Préférences commerciales supplémentaires dans le cadre du processus de réforme

L’Ukraine doit être félicitée pour ses efforts de réforme sans précédent. Il faut toutefois reconnaître que les réformes entraînent souvent des difficultés socioéconomiques à court terme. Il est donc justifié d’envisager d’accroître le soutien de l’Union à l’Ukraine sous la forme de préférences commerciales supplémentaires. Il est également crucial de veiller à ce que les différentes mesures de soutien adoptées répondent aux objectifs de l’accord d’association qui visent à assurer le bon fonctionnement de l’économie de marché en Ukraine et à l’intégrer davantage dans le marché intérieur de l’Union. Des préférences supplémentaires doivent donc être accordées lorsqu’elles contribuent à la diversification économique indispensable et qu’elles soutiennent le secteur des PME. En revanche, elles ne doivent pas être proposées aux producteurs dont la capacité d’exportation s’avère déjà considérable.

Si les préférences unilatérales peuvent stimuler certains secteurs en période de crise économique, elles ne peuvent produire des effets à long terme que si de véritables réformes sont entreprises, comme celles que l’Ukraine a engagées dans le cadre de la ZLEAC et de son adhésion à l’OMC. Certains problèmes, comme l’interdiction des exportations de bois non traité ou ceux liés aux exigences sanitaires et phytosanitaires, doivent encore être résolus et des mesures concrètes visant à améliorer la protection et l’application des droits de propriété intellectuelle doivent encore être prises.

Le rapport spécial sur l’Ukraine de la Cour des comptes européenne publié le 7 décembre 2016 souligne la nécessité d’intensifier les efforts de réforme.
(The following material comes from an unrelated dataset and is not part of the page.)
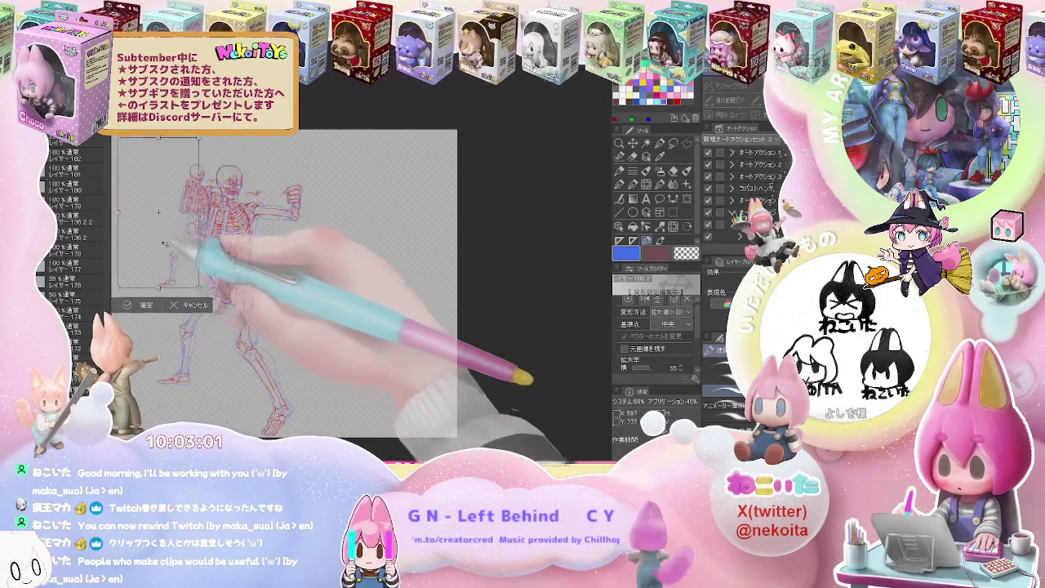
{"action": "key", "text": "Return"}
{"action": "key", "text": "ctrl+t"}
L’évaluation de l’efficacité de l’aide de l’Union dans la gestion des finances publiques, la lutte contre la corruption et le secteur du gaz entre 2007 et 2015 a permis à la Cour des comptes de conclure que les résultats obtenus jusqu’à présent restaient fragiles, malgré le nouvel élan de réformes entrepris en 2014. Les résultats des mesures de lutte contre la corruption ne sont pas encore perceptibles.

Transparence et validité du choix des produits

Il est regrettable qu’aucune analyse d’impact actualisée ni consultation formelle des parties prenantes n’ait été réalisée avant la présentation de la proposition aux législateurs et qu’aucune analyse ne détaillait les avantages économiques potentiels pour l’Ukraine et les éventuelles menaces pesant sur les producteurs de l’Union à la suite de l’inclusion des produits concernés dans les annexes.

Votre rapporteur s’inquiète du fait que, dans l’exposé des motifs, la Commission évoque d’autres accords de libre-échange conclus récemment prévoyant un accès illimité en franchise de droits pour certains produits agricoles couverts par la présente proposition. Il faut souligner que les concessions commerciales à l’Ukraine sont asymétriques et que l’Ukraine est un pays bien différent des autres partenaires, du fait de sa proximité géographique avec l’Union, et que les frais de transport sont donc eux aussi très différents. C’est pourquoi il n’est pas jugé opportun de comparer cette proposition à d’autres accords de libre-échange conclus récemment.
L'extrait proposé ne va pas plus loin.